Zator krezki

Jakub OlszewskiPrzez Jakub Olszewski22 stycznia 2021

85-letnia kobieta zgłosiła się na pomoc doraźną z powodu silnego bólu brzucha, który pojawił się 1,5 godziny wcześniej. Obecny tam lekarz zbadał pacjentkę i zanotował „Brzuch miękki, bez obrony mięśniowej, bez objawów otrzewnowych”.

Po podaniu leków przeciwbólowych ból częściowo ustąpił, a pacjentka została wypisana do domu z podejrzeniem zapalenia żołądka, receptą na pantoprazol i poleceniem kontroli u lekarza rodzinnego w razie nawrotu objawów.

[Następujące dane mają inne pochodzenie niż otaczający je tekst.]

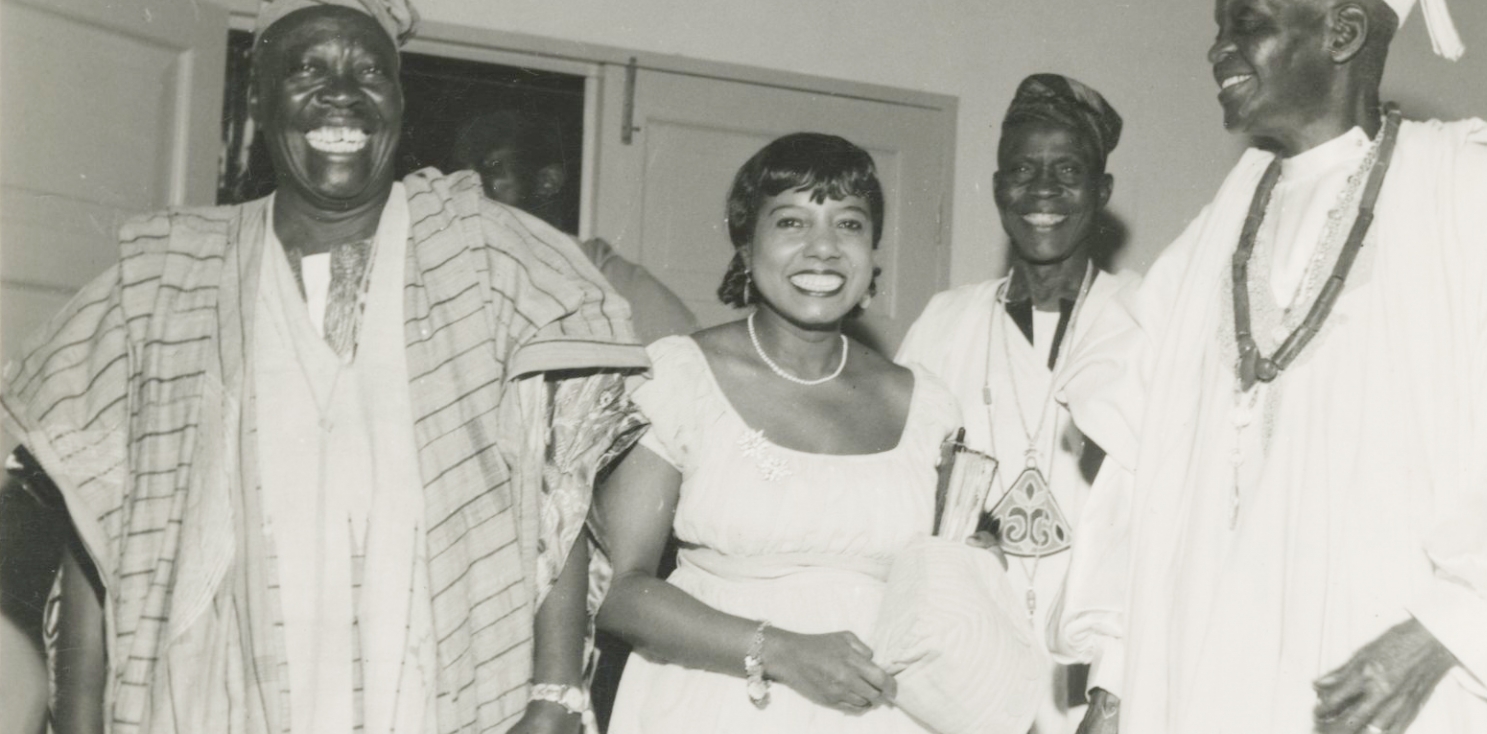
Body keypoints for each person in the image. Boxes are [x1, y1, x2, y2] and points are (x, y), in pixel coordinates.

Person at [0, 2, 650, 733]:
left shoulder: (488, 259)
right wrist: (80, 722)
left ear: (401, 100)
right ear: (258, 97)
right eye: (307, 67)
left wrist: (556, 694)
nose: (343, 92)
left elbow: (554, 507)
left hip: (445, 696)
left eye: (371, 70)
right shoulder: (163, 280)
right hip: (212, 694)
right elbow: (95, 536)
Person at [1052, 1, 1487, 733]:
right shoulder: (1221, 222)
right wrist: (1116, 685)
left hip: (1377, 688)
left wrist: (1450, 626)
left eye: (1246, 20)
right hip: (1204, 680)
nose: (1219, 47)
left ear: (1342, 32)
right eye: (1218, 25)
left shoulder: (1467, 194)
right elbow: (1140, 462)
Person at [591, 132, 981, 733]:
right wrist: (782, 652)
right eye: (792, 223)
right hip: (718, 706)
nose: (823, 249)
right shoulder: (681, 376)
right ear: (746, 248)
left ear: (874, 252)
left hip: (880, 715)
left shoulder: (927, 402)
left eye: (849, 225)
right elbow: (622, 595)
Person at [896, 73, 1137, 734]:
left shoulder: (1146, 320)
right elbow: (902, 491)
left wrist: (1116, 692)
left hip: (1103, 685)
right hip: (964, 674)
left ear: (1103, 192)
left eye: (1068, 170)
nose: (1044, 192)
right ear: (998, 186)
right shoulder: (944, 325)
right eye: (1023, 170)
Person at [452, 110, 699, 345]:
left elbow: (690, 368)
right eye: (462, 173)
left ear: (547, 182)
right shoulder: (461, 272)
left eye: (492, 167)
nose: (467, 185)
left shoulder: (609, 277)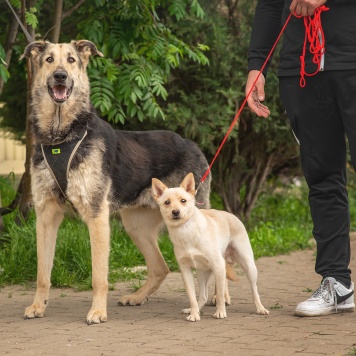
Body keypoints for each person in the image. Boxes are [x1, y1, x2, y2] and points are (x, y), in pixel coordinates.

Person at [246, 0, 356, 317]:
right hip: (302, 69)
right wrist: (257, 65)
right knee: (321, 177)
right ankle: (336, 283)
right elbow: (269, 5)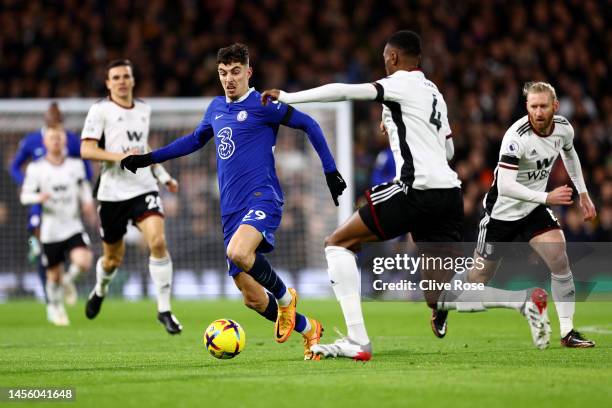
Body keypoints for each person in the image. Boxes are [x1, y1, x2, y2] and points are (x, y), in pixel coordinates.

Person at [121, 43, 346, 360]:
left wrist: (330, 170)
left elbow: (310, 124)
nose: (229, 79)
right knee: (252, 298)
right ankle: (310, 330)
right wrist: (149, 158)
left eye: (236, 72)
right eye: (223, 73)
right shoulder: (215, 108)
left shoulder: (263, 103)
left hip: (262, 197)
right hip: (231, 209)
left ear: (248, 72)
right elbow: (194, 141)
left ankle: (285, 298)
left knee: (239, 252)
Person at [261, 30, 464, 360]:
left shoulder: (399, 82)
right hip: (450, 194)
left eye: (385, 58)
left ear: (394, 58)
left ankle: (358, 340)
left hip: (416, 190)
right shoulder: (434, 92)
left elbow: (343, 91)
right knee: (434, 296)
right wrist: (401, 127)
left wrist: (287, 96)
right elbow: (450, 150)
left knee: (337, 243)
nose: (384, 63)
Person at [436, 82, 596, 348]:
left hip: (532, 209)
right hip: (501, 214)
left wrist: (583, 193)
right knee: (477, 279)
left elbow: (570, 154)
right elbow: (507, 186)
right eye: (533, 106)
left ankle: (568, 332)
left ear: (555, 106)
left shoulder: (564, 128)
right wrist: (547, 197)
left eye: (543, 106)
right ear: (527, 107)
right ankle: (443, 302)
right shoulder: (516, 137)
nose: (538, 112)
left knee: (559, 255)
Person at [80, 59, 183, 335]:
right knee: (113, 259)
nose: (122, 81)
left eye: (126, 76)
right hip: (112, 194)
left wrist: (163, 177)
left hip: (143, 187)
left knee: (158, 241)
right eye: (116, 77)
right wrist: (120, 158)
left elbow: (142, 147)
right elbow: (87, 150)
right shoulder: (100, 111)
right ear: (108, 83)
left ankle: (164, 310)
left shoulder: (144, 109)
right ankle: (100, 288)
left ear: (133, 80)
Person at [9, 102, 93, 304]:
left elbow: (86, 169)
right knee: (37, 244)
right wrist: (28, 185)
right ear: (45, 119)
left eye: (58, 118)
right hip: (40, 204)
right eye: (51, 118)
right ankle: (48, 293)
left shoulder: (71, 141)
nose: (54, 121)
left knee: (69, 246)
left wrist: (84, 195)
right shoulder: (32, 141)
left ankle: (63, 281)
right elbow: (14, 167)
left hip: (66, 204)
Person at [20, 127, 94, 326]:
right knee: (53, 276)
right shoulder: (36, 168)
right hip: (51, 230)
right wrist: (38, 197)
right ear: (45, 142)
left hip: (72, 224)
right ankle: (55, 307)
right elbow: (24, 196)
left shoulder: (75, 165)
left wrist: (87, 202)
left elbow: (84, 187)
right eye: (52, 138)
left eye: (59, 138)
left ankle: (68, 282)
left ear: (64, 141)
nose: (56, 141)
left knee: (84, 261)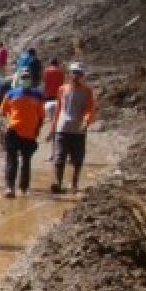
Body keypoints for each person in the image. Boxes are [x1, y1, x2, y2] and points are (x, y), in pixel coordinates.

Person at [48, 61, 95, 194]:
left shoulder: (87, 91)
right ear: (69, 74)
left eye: (79, 74)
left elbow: (89, 108)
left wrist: (86, 121)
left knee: (77, 158)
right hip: (62, 128)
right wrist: (53, 127)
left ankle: (74, 182)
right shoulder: (62, 89)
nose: (76, 76)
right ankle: (57, 182)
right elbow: (58, 108)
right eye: (74, 73)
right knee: (59, 156)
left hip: (78, 129)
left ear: (82, 75)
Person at [0, 69, 45, 198]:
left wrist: (37, 130)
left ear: (31, 79)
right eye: (23, 77)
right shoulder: (11, 93)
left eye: (27, 77)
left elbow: (41, 116)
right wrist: (6, 126)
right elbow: (2, 111)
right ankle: (10, 188)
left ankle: (24, 188)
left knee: (26, 161)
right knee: (12, 160)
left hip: (30, 133)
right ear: (19, 79)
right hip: (13, 130)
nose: (25, 80)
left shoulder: (38, 95)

Następnego dnia pacjentka zgłosiła się na SOR, podając dalsze silne dolegliwości bólowe. Tym razem brzuch był tkliwy i napięty, a zbadana perystaltyka nie była słyszalna. Pacjentka przyznała, że choruje na napadowe migotanie przedsionków i miesiąc temu była hospitalizowana z powodu udaru niedokrwiennego. Przy wypisie otrzymała receptę na heparyny celem terapii pomostowej przed ustawieniem odpowiedniej dawki acenokumarolu, jednak nigdy go nie kupiła.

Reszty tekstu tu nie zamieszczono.